[[ EXERCISE MATERIALS open ]]
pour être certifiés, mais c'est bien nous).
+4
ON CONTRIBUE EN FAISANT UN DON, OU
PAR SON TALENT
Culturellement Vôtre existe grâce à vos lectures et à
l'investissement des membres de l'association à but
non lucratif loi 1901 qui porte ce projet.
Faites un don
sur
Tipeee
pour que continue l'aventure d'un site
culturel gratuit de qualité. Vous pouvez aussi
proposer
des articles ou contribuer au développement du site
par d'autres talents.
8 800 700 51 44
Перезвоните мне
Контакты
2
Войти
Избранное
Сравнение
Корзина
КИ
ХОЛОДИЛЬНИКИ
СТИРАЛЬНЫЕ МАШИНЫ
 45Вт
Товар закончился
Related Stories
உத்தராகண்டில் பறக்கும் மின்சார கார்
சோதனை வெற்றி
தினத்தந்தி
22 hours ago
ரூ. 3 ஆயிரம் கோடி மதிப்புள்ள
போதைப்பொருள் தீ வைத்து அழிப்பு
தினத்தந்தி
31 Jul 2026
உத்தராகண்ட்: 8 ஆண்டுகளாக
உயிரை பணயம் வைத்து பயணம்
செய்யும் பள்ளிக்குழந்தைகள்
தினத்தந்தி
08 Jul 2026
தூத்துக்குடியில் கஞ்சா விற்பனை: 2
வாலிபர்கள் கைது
[[ EXERCISE MATERIALS closed ]]
[[ EXERCISE MATERIALS open ]]
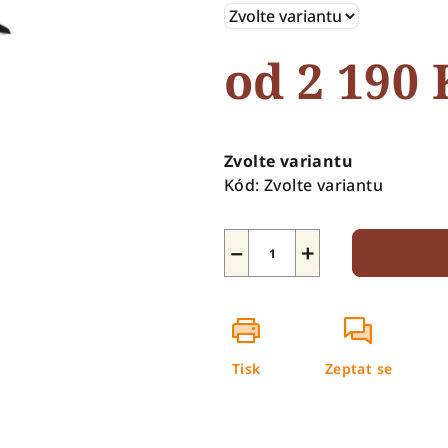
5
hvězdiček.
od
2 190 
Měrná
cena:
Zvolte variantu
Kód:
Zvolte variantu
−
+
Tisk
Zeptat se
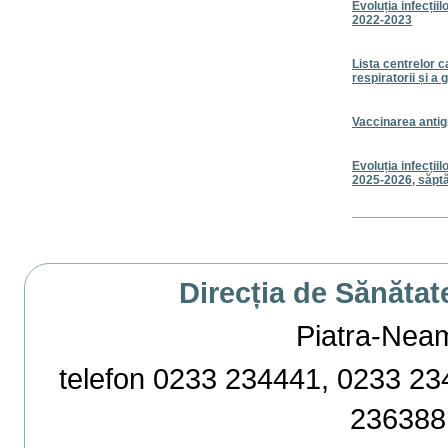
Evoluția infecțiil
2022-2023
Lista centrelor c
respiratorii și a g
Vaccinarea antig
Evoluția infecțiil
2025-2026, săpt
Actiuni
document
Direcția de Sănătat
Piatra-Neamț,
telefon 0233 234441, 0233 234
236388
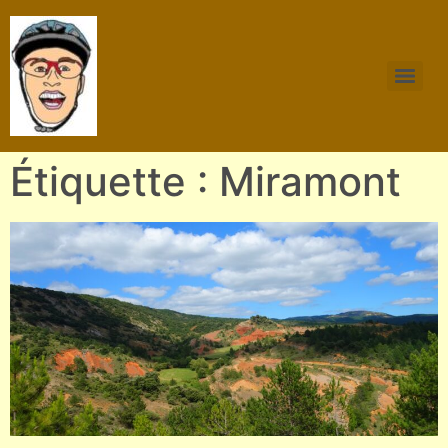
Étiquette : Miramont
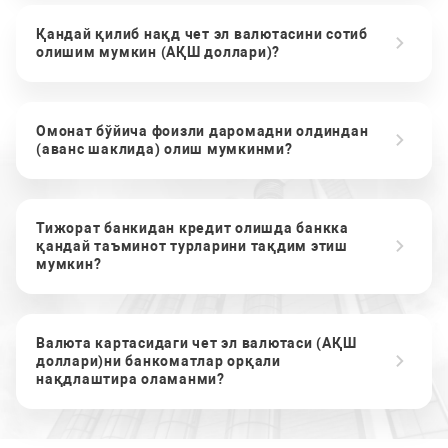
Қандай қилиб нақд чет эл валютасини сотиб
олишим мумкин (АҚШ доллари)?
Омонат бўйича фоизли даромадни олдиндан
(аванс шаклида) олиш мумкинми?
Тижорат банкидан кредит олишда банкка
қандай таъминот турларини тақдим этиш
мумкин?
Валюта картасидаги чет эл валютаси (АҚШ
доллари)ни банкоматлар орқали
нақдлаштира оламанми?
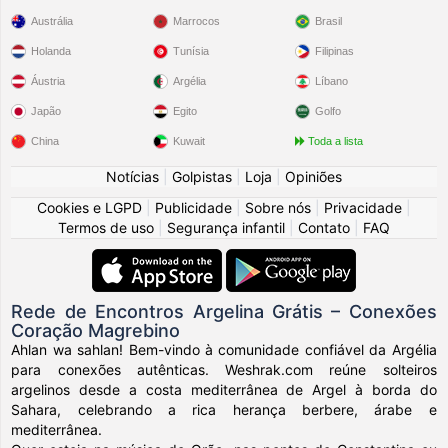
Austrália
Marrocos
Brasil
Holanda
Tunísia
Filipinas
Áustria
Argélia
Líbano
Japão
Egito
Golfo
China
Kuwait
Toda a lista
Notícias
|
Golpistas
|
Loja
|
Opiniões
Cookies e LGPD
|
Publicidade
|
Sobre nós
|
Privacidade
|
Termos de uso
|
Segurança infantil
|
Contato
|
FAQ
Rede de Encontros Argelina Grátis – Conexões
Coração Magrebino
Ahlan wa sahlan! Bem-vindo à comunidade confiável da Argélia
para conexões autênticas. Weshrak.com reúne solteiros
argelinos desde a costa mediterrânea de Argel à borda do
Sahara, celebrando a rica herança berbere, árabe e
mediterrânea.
[[ EXERCISE MATERIALS closed ]]
[[ EXERCISE MATERIALS open ]]
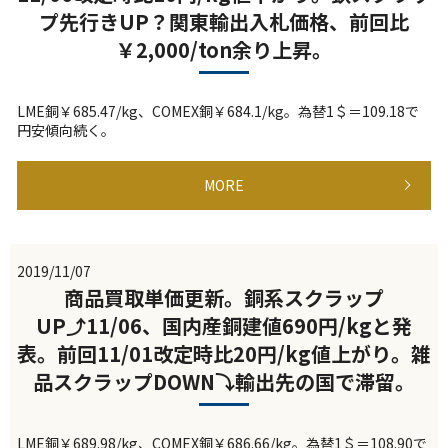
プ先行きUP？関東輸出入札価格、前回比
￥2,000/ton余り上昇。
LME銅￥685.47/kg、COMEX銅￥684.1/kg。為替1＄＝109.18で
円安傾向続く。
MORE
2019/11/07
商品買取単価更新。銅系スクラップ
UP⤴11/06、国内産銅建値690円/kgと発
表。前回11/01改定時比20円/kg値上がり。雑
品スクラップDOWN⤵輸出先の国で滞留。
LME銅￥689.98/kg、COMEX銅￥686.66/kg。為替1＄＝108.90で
[[ EXERCISE MATERIALS closed ]]
Produce only the lines from the line containing "pour être certifiés, mais c'est bien nous)." through the line containing "culturel gratuit de", inclusive of both, exactly as they stand in the entries above.

◆ **RESULT OF THE TASK**:
pour être certifiés, mais c'est bien nous).
+4
ON CONTRIBUE EN FAISANT UN DON, OU
PAR SON TALENT
Culturellement Vôtre existe grâce à vos lectures et à
l'investissement des membres de l'association à but
non lucratif loi 1901 qui porte ce projet.
Faites un don
sur
Tipeee
pour que continue l'aventure d'un site
culturel gratuit de qualité. Vous pouvez aussi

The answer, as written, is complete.